- Text -
*-*-*

Convert a nested data structure to a json string.

Parameters:
  • obj – The Python object to convert.
  • sort_keys – Keep this False if you want order to be preserved.
  • cls – The json encoder class to use, defaults to NoNumpyEncoder which gives a warning for numpy arrays.
  • obj_encoders – Iterable of encoders to use to convert arbitrary objects into json-able promitives.
  • extra_obj_encoders – Like obj_encoders but on top of them: use this to add encoders without replacing defaults. Since v3.5 these happen before default encoders.
  • fallback_encoders – These are extra obj_encoders that 1) are ran after all others and 2) only run if the object hasn’t yet been changed.
  • allow_nan – Allow NaN and Infinity values, which is a (useful) violation of the JSON standard (default False).
  • conv_str_byte – Try to automatically convert between strings and bytes (assuming utf-8) (default False).
Returns:

The string containing the json-encoded version of obj.

Other arguments are passed on to cls. Note that sort_keys should be false if you want to preserve order.

json_tricks.np.dumps(obj, sort_keys=None, cls=<class 'json_tricks.encoders.TricksEncoder'>, obj_encoders=[<function pandas_encode>, <function numpy_encode>, <function enum_instance_encode>, <function json_date_time_encode>, <function json_complex_encode>, <function json_set_encode>, <function numeric_types_encode>, <function class_instance_encode>], extra_obj_encoders=(), primitives=False, compression=None, allow_nan=False, conv_str_byte=False, fallback_encoders=(), **jsonkwargs)[source]

Convert a nested data structure to a json string.

Parameters:
  • obj – The Python object to convert.
  • sort_keys – Keep this False if you want order to be preserved.
  • cls – The json encoder class to use, defaults to NoNumpyEncoder which gives a warning for numpy arrays.
  • obj_encoders – Iterable of encoders to use to convert arbitrary objects into json-able promitives.
  • extra_obj_encoders – Like obj_encoders but on top of them: use this to add encoders without replacing defaults. Since v3.5 these happen before default encoders.
  • fallback_encoders – These are extra obj_encoders that 1) are ran after all others and 2) only run if the object hasn’t yet been changed.
  • allow_nan – Allow NaN and Infinity values, which is a (useful) violation of the JSON standard (default False).
  • conv_str_byte – Try to automatically convert between strings and bytes (assuming utf-8) (default False).
Returns:

The string containing the json-encoded version of obj.

Other arguments are passed on to cls. Note that sort_keys should be false if you want to preserve order.

dump

json_tricks.nonp.dump(obj, fp, sort_keys=None, cls=<class 'json_tricks.encoders.TricksEncoder'>, obj_encoders=[<function pandas_encode>, <function numpy_encode>, <function enum_instance_encode>, <function json_date_time_encode>, <function json_complex_encode>, <function json_set_encode>, <function numeric_types_encode>, <function class_instance_encode>], extra_obj_encoders=(), primitives=False, compression=None, force_flush=False, allow_nan=False, conv_str_byte=False, fallback_encoders=(), **jsonkwargs)[source]

Convert a nested data structure to a json string.

*-*-*

- Listed entries -
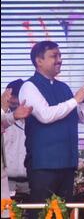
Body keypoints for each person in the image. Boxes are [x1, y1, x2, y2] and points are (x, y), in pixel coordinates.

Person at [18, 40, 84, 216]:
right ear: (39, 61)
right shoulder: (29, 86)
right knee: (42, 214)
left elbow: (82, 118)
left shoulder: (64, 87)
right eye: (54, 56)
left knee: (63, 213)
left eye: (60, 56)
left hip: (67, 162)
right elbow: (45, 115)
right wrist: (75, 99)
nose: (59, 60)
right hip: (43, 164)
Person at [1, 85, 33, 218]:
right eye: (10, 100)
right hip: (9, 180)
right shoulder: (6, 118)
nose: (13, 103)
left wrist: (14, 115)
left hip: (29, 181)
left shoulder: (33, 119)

*-*-*

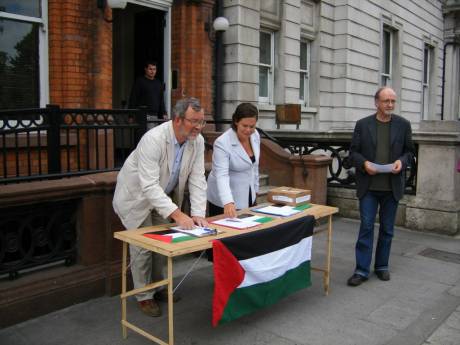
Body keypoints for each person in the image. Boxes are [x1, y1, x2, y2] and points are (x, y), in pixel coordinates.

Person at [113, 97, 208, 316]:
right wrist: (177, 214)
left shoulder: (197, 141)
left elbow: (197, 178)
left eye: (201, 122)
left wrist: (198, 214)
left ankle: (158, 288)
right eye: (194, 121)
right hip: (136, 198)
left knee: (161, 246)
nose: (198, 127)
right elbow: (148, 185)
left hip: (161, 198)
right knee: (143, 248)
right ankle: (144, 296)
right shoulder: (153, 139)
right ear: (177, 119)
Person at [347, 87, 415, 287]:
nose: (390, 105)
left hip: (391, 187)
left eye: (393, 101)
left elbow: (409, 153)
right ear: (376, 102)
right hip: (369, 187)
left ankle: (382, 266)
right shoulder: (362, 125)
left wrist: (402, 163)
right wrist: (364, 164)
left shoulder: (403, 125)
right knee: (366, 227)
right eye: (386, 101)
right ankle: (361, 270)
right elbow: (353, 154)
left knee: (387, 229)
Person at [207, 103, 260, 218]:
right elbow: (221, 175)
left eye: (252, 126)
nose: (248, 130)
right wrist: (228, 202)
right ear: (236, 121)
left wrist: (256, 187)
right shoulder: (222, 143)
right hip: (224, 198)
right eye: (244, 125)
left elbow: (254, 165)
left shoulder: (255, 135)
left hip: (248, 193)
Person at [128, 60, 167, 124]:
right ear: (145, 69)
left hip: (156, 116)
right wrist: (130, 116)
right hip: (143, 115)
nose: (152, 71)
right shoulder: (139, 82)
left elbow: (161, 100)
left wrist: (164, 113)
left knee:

*-*-*

- Exercises to complete -
- a) In the json_tricks documentation, translate this sentence into Spanish: "Note that sort_keys should be false if you want to preserve order."
- b) Do these statements agree with the json_tricks documentation? Answer yes or no for each and quote the deciding words. (i) allow_nan is False by default. (ii) Since v3.5, extra_obj_encoders run after the default encoders. (iii) conv_str_byte assumes utf-8 when converting between strings and bytes.
- c) Write the next part of the json_tricks documentation, starting after its final line.

- Solved tasks -
- a) Tenga en cuenta que sort_keys debe ser false si desea conservar el orden.

- b)
(i) Yes: "(default False)"
(ii) No: "Since v3.5 these happen before default encoders."
(iii) Yes: "(assuming utf-8)"

- c)
Parameters:
  • fp – File handle or path to write to.
  • compression – The gzip compression level, or None for no compression.
  • force_flush – If True, flush the file handle used, when possibly also in the operating system (default False).

The other arguments are identical to dumps.

json_tricks.np.dump(obj, fp, sort_keys=None, cls=<class 'json_tricks.encoders.TricksEncoder'>, obj_encoders=[<function pandas_encode>, <function numpy_encode>, <function enum_instance_encode>, <function json_date_time_encode>, <function json_complex_encode>, <function json_set_encode>, <function numeric_types_encode>, <function class_instance_encode>], extra_obj_encoders=(), primitives=False, compression=None, force_flush=False, allow_nan=False, conv_str_byte=False, fallback_encoders=(), **jsonkwargs)[source]

Convert a nested data structure to a json string.

Parameters:
  • fp – File handle or path to write to.
  • compression – The gzip compression level, or None for no compression.
  • force_flush – If True, flush the file handle used, when possibly also in the operating system (default False).

The other arguments are identical to dumps.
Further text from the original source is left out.